Exercise task A:
In the post about Chicago police, what is the name of the west-side warehouse described as an off-the-books interrogation compound?
Exercise task B:
Using the post about Chicago police, explain why family members and attorneys cannot find people held at Homan Square.
Exercise task C:
Quote the stretch of the post about Chicago police from "The disappeared: Chicago" through "CIA black site.", word for word.

Text block:
--- Start ---
Never pass up a chance to sit down or relieve yourself. -old Apache saying

Wednesday, February 25, 2015

torturing citizens

This. Is. Not. Good.  Not only has the US been torturing its enemies, we've been torturing our own citizens! Especially if you are a brown or black citizen, and anywhere close to Chicago. (And where else??)

Here we have yet another example of police overstepping their authority.  Looking back, this country has had quite the troubled past with its police forces.  Yeah, yeah, yeah, this story does not indict ALL police; it indicts a whole SYSTEM!  
We could sure use some BOLD politicians and civil servants these days.  

The disappeared: Chicago police detain Americans at abuse-laden 'black site'

The Guardian
The Chicago police department operates an off-the-books interrogation compound, rendering Americans unable to be found by family or attorneys while locked inside what lawyers say is the domestic equivalent of a CIA black site.
The facility, a nondescript warehouse on Chicago’s west side known as Homan Square, has long been the scene of secretive work by special police units. Interviews with local attorneys and one protester who spent the better part of a day shackled in Homan Square describe operations that deny access to basic constitutional rights.
Alleged police practices at Homan Square, according to those familiar with the facility who spoke out to the Guardian after its investigation into Chicago police abuse, include:
  1. Keeping arrestees out of official booking databases.
  2. Beating by police, resulting in head wounds.
  3. Shackling for prolonged periods.
--- End ---
Available data:
--- Start ---
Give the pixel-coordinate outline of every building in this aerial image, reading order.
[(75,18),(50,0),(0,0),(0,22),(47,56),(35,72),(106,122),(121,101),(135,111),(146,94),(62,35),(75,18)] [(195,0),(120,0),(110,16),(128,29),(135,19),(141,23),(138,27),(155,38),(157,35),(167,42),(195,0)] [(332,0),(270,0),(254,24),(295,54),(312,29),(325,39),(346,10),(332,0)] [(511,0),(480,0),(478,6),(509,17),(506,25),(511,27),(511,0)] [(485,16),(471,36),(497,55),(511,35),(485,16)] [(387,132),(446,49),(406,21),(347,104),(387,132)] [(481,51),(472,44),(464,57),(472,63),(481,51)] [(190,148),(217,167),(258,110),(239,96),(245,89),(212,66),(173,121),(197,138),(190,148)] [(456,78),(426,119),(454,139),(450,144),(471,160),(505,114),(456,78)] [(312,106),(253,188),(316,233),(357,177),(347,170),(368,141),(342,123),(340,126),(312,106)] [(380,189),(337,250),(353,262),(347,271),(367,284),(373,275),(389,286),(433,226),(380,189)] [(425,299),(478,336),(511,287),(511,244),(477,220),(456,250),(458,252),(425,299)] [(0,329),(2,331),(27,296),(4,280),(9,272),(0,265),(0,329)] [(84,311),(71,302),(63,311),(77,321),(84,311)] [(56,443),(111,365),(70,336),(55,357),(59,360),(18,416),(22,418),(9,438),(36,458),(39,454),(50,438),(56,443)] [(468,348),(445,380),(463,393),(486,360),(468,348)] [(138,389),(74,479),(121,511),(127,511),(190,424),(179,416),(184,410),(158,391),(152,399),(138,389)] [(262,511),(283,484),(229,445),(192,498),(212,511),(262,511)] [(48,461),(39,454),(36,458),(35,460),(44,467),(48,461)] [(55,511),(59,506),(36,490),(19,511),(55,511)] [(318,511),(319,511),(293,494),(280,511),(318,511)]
--- End ---
Finished answer A:
Homan Square.

Finished answer B:
The police department runs Homan Square as an off-the-books interrogation compound. Arrestees are reportedly kept out of official booking databases, so family and attorneys cannot find them while they are locked inside.

Finished answer C:
The disappeared: Chicago police detain Americans at abuse-laden 'black site'

The Guardian
The Chicago police department operates an off-the-books interrogation compound, rendering Americans unable to be found by family or attorneys while locked inside what lawyers say is the domestic equivalent of a CIA black site.